**STATED TASK**
Duplicate every line of the listing below word for word.
-------- AVAILABLE DATA --------
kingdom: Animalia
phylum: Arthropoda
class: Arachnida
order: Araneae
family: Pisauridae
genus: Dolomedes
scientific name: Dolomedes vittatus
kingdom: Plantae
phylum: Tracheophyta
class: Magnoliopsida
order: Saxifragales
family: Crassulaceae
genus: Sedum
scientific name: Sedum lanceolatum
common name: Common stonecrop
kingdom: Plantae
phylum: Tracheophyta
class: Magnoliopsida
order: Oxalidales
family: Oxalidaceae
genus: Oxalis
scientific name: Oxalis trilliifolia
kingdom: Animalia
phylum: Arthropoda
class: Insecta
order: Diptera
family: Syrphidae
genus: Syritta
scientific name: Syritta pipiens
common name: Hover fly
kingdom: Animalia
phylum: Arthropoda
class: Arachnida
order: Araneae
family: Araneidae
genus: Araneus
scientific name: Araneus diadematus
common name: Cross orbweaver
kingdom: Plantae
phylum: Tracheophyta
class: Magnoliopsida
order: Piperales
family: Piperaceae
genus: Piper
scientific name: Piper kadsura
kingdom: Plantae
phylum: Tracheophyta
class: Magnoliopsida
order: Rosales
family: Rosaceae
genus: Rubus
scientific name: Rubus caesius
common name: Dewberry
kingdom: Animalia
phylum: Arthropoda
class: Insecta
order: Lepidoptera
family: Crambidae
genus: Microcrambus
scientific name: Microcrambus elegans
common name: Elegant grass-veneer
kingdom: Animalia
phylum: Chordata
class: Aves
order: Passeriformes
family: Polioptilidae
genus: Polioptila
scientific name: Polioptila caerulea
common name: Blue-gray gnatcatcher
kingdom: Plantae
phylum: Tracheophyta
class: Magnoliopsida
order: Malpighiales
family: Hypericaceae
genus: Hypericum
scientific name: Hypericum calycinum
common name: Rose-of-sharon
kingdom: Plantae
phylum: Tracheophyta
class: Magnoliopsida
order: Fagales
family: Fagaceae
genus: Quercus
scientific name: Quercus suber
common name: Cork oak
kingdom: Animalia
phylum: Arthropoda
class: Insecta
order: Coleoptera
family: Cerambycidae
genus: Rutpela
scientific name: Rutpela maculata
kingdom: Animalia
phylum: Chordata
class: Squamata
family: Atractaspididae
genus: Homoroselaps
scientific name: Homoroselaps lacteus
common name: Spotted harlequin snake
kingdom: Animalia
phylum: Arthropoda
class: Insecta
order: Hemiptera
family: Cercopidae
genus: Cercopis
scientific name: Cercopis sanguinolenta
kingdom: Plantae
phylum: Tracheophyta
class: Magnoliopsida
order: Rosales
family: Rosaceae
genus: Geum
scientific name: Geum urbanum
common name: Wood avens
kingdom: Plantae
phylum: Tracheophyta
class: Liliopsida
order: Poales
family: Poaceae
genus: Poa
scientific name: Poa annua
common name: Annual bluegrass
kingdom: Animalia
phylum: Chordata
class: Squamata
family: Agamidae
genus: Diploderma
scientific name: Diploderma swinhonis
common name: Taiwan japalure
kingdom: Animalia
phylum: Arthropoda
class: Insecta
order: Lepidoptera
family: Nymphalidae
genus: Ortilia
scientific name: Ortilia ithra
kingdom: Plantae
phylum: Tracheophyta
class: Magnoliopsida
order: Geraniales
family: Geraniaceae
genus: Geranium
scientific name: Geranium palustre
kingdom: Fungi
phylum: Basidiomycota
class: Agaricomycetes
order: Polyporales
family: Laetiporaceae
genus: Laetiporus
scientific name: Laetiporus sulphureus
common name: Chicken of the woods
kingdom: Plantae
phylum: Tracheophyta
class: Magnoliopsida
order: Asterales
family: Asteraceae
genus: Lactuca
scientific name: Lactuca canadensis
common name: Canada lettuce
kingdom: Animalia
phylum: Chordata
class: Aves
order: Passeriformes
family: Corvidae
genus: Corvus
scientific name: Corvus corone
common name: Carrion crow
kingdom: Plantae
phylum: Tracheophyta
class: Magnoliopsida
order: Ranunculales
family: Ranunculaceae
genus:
--------
**RESULT OF THE TASK**
kingdom: Animalia
phylum: Arthropoda
class: Arachnida
order: Araneae
family: Pisauridae
genus: Dolomedes
scientific name: Dolomedes vittatus
kingdom: Plantae
phylum: Tracheophyta
class: Magnoliopsida
order: Saxifragales
family: Crassulaceae
genus: Sedum
scientific name: Sedum lanceolatum
common name: Common stonecrop
kingdom: Plantae
phylum: Tracheophyta
class: Magnoliopsida
order: Oxalidales
family: Oxalidaceae
genus: Oxalis
scientific name: Oxalis trilliifolia
kingdom: Animalia
phylum: Arthropoda
class: Insecta
order: Diptera
family: Syrphidae
genus: Syritta
scientific name: Syritta pipiens
common name: Hover fly
kingdom: Animalia
phylum: Arthropoda
class: Arachnida
order: Araneae
family: Araneidae
genus: Araneus
scientific name: Araneus diadematus
common name: Cross orbweaver
kingdom: Plantae
phylum: Tracheophyta
class: Magnoliopsida
order: Piperales
family: Piperaceae
genus: Piper
scientific name: Piper kadsura
kingdom: Plantae
phylum: Tracheophyta
class: Magnoliopsida
order: Rosales
family: Rosaceae
genus: Rubus
scientific name: Rubus caesius
common name: Dewberry
kingdom: Animalia
phylum: Arthropoda
class: Insecta
order: Lepidoptera
family: Crambidae
genus: Microcrambus
scientific name: Microcrambus elegans
common name: Elegant grass-veneer
kingdom: Animalia
phylum: Chordata
class: Aves
order: Passeriformes
family: Polioptilidae
genus: Polioptila
scientific name: Polioptila caerulea
common name: Blue-gray gnatcatcher
kingdom: Plantae
phylum: Tracheophyta
class: Magnoliopsida
order: Malpighiales
family: Hypericaceae
genus: Hypericum
scientific name: Hypericum calycinum
common name: Rose-of-sharon
kingdom: Plantae
phylum: Tracheophyta
class: Magnoliopsida
order: Fagales
family: Fagaceae
genus: Quercus
scientific name: Quercus suber
common name: Cork oak
kingdom: Animalia
phylum: Arthropoda
class: Insecta
order: Coleoptera
family: Cerambycidae
genus: Rutpela
scientific name: Rutpela maculata
kingdom: Animalia
phylum: Chordata
class: Squamata
family: Atractaspididae
genus: Homoroselaps
scientific name: Homoroselaps lacteus
common name: Spotted harlequin snake
kingdom: Animalia
phylum: Arthropoda
class: Insecta
order: Hemiptera
family: Cercopidae
genus: Cercopis
scientific name: Cercopis sanguinolenta
kingdom: Plantae
phylum: Tracheophyta
class: Magnoliopsida
order: Rosales
family: Rosaceae
genus: Geum
scientific name: Geum urbanum
common name: Wood avens
kingdom: Plantae
phylum: Tracheophyta
class: Liliopsida
order: Poales
family: Poaceae
genus: Poa
scientific name: Poa annua
common name: Annual bluegrass
kingdom: Animalia
phylum: Chordata
class: Squamata
family: Agamidae
genus: Diploderma
scientific name: Diploderma swinhonis
common name: Taiwan japalure
kingdom: Animalia
phylum: Arthropoda
class: Insecta
order: Lepidoptera
family: Nymphalidae
genus: Ortilia
scientific name: Ortilia ithra
kingdom: Plantae
phylum: Tracheophyta
class: Magnoliopsida
order: Geraniales
family: Geraniaceae
genus: Geranium
scientific name: Geranium palustre
kingdom: Fungi
phylum: Basidiomycota
class: Agaricomycetes
order: Polyporales
family: Laetiporaceae
genus: Laetiporus
scientific name: Laetiporus sulphureus
common name: Chicken of the woods
kingdom: Plantae
phylum: Tracheophyta
class: Magnoliopsida
order: Asterales
family: Asteraceae
genus: Lactuca
scientific name: Lactuca canadensis
common name: Canada lettuce
kingdom: Animalia
phylum: Chordata
class: Aves
order: Passeriformes
family: Corvidae
genus: Corvus
scientific name: Corvus corone
common name: Carrion crow
kingdom: Plantae
phylum: Tracheophyta
class: Magnoliopsida
order: Ranunculales
family: Ranunculaceae
genus:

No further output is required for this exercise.